-- Given information follows --
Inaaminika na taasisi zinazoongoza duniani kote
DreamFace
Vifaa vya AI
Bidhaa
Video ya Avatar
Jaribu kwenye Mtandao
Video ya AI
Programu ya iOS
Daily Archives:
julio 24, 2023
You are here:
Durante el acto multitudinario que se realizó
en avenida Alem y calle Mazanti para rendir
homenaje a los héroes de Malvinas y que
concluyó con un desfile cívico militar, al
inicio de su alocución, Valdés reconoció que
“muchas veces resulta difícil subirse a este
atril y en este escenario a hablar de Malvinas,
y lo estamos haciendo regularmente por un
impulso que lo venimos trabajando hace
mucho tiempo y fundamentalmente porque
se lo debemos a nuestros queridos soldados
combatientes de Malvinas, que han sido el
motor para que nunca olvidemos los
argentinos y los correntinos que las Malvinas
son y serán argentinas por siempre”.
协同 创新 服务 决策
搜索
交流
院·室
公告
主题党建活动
-- Given information concluded --
* What to do
Rewrite every line of the data above as a numbered list, omitting any blank lines.

* Answer to this task
1. Inaaminika na taasisi zinazoongoza duniani kote
2. DreamFace
3. Vifaa vya AI
4. Bidhaa
5. Video ya Avatar
6. Jaribu kwenye Mtandao
7. Video ya AI
8. Programu ya iOS
9. Daily Archives:
10. julio 24, 2023
11. You are here:
12. Durante el acto multitudinario que se realizó
13. en avenida Alem y calle Mazanti para rendir
14. homenaje a los héroes de Malvinas y que
15. concluyó con un desfile cívico militar, al
16. inicio de su alocución, Valdés reconoció que
17. “muchas veces resulta difícil subirse a este
18. atril y en este escenario a hablar de Malvinas,
19. y lo estamos haciendo regularmente por un
20. impulso que lo venimos trabajando hace
21. mucho tiempo y fundamentalmente porque
22. se lo debemos a nuestros queridos soldados
23. combatientes de Malvinas, que han sido el
24. motor para que nunca olvidemos los
25. argentinos y los correntinos que las Malvinas
26. son y serán argentinas por siempre”.
27. 协同 创新 服务 决策
28. 搜索
29. 交流
30. 院·室
31. 公告
32. 主题党建活动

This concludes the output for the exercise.